═════ Показанный отрывок ═════

Значит, я начинаю с того, чем мы кончили в прошлый раз, — с проблемы сонета, с проблемы строфического строения в поэмах эпического склада. В прошлый раз я хотел вам прочитать хотя бы одну русскую октаву, но ни одной не нашел, кроме перевода октавами «Неистового Роланда» Ариосто Ю. Верховского. Перевод это хороший, безусловно. Я выписал оттуда одну строфу, которая это нам покажет… Ну, послушайте сами:
И о Роланде в песне расскажу я Безвестное и прозе, и стихам:
Как от любви безумствовал, бушуя,
Еще недавно равный мудрецам, —
Все это я исполню, торжествуя,
Коль бедный разум сохраню я сам,
Уже едва ль оставленный мне тою,
Что не Роландом завладела — мною[15].
Конец замечательный, замечательно сделан: я плохо прочитал сейчас, но отчасти потому, что это у меня от руки переписано, отчасти потому, что сам удивился, как замечательно звучат последние две строки —
Уже едва ль оставленный мне тою,
Что не Роландом завладела — мною.
Неожиданные последние две строки, перескок к самому себе, то есть к автору поэмы, — совершенно неожиданный. А до этого переводчик испытывал трудности, поскольку надо же подбирать по три пары рифм. Пожалуй, некоторые вещи звучат так, как они могут звучать только в переводной поэзии, а не в оригинальной. «Безвестное и прозе и стихам» — это вроде неплохо, но это какая-то книжная форма, не очень годящаяся сама по себе в поэзию. «Еще недавно равный мудрецам» — тоже искусственно звучит. Так никто не скажет, кроме как в такой поэзии, которой приходится идти на компромисс между смыслом и возможностями стихотворной формы. Е. А. Баратынский приспособил итальянскую октаву к возможностям русского языка, он писал децимы — десятистишия, каждое из которых заканчивается, подобно октаве, двустишием, как бы подводящим итог всему сказанному[16]. Правда, у Баратынского оно лишено той яркости находки, которую предполагает поэзия того времени, когда писал Ариосто. Некоторая особая легкость этой поэзии донесена в переводе Ю. Верховского. Это особая легкость — в приподнятости, в необходимости проявлять то свойство, которое в XVI—
XVII–XVIII веках очень ценилось, — то есть находчивость, изобретательность. «Изобретательность» это ведь от слова inventio, а «инвенцио» — это одна из особенностей всякого риторического текста. Надо что-то найти, а для того, чтобы найти, необходим ingenium. При этом находить надо не что-то абсолютно новое, безвестное, а находить в существующем репертуаре то, что на этом месте должно стоять. У Баратынского иная ситуация: ему надо не столько проявлять эту изобретательность и острую проницательность, сколько естественность, пожалуй.

═════

### Цели:
A: Обновите участок отрывка между словами "Конец замечательный, замечательно" и "завладела — мною." включительно: поставьте "прекрасно" вместо "замечательно" и приведите этот участок целиком.
B: Перепишите без изменений строки данных с самого их начала и до строки, содержащей "picture [82, 236, 674, 827]", включительно. Изображения в ответ не включайте.
Отрывок и строки данных между собой никак не связаны.

═════ Выдержка из данных ═════

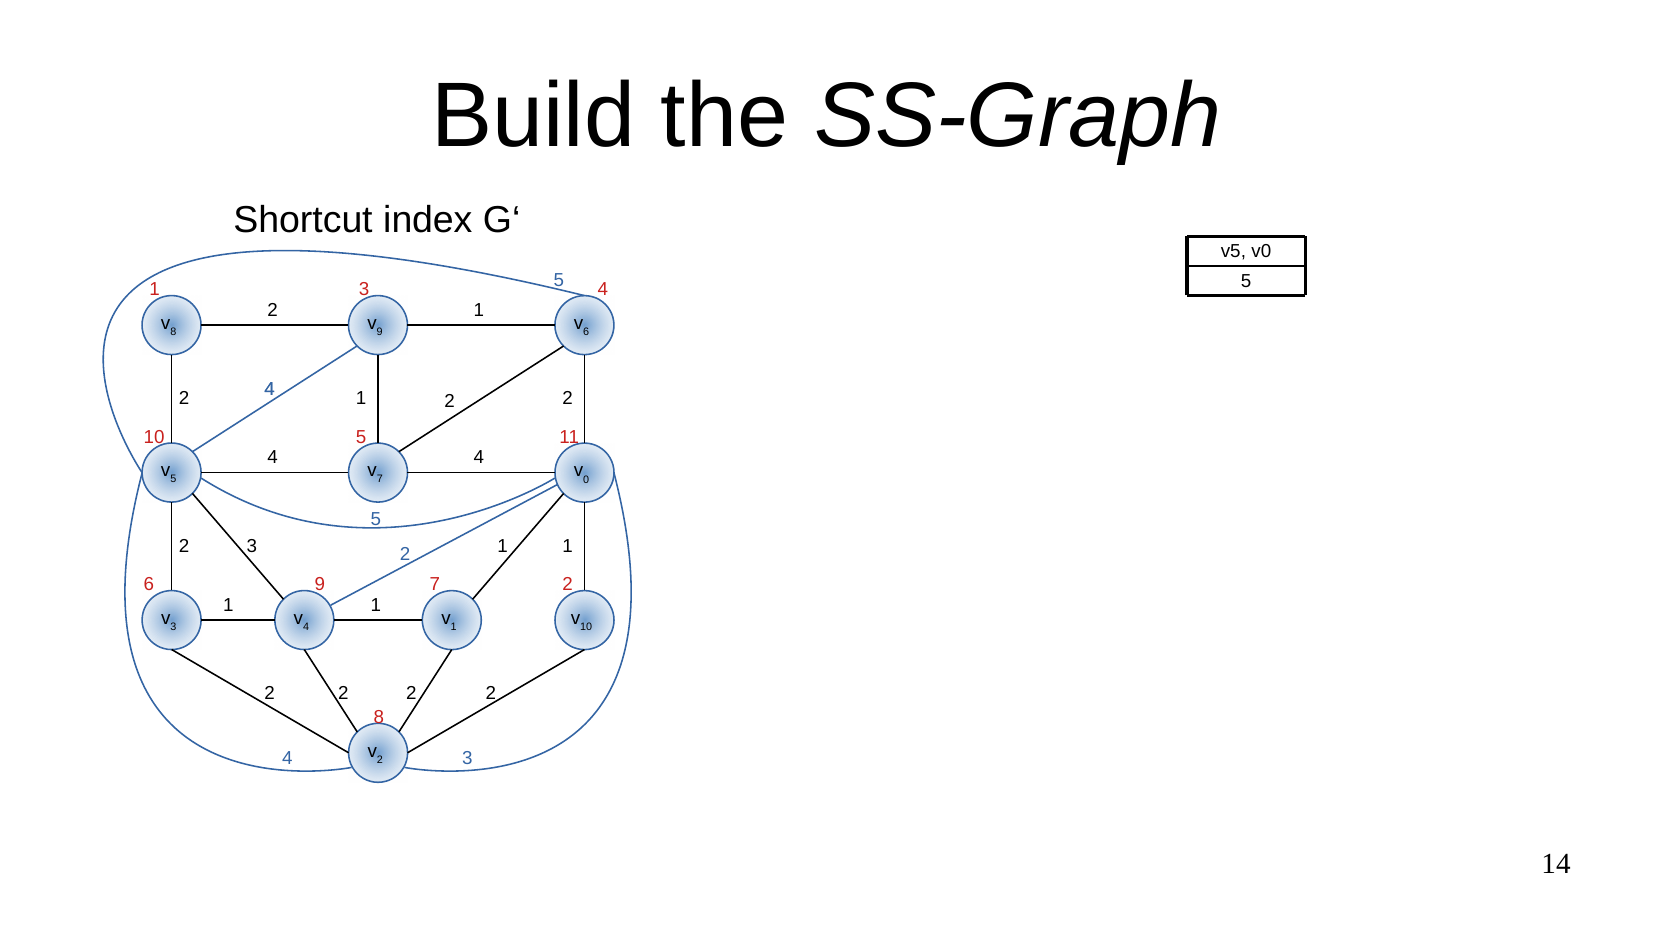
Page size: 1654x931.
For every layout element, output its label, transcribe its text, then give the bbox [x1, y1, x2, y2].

title Build the SS-Graph [82, 37, 1571, 193]
text_box 5 [1189, 267, 1304, 294]
picture [82, 236, 674, 827]
text_box v5, v0 [1189, 238, 1304, 265]
text_box Shortcut index G‘ [218, 191, 538, 249]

═════

### Ответы по заданиям:
A:
Конец замечательный, прекрасно сделан: я плохо прочитал сейчас, но отчасти потому, что это у меня от руки переписано, отчасти потому, что сам удивился, как прекрасно звучат последние две строки —
Уже едва ль оставленный мне тою,
Что не Роландом завладела — мною.

B:
Page size: 1654x931.
For every layout element, output its label, transcribe its text, then give the bbox [x1, y1, x2, y2].

title Build the SS-Graph [82, 37, 1571, 193]
text_box 5 [1189, 267, 1304, 294]
picture [82, 236, 674, 827]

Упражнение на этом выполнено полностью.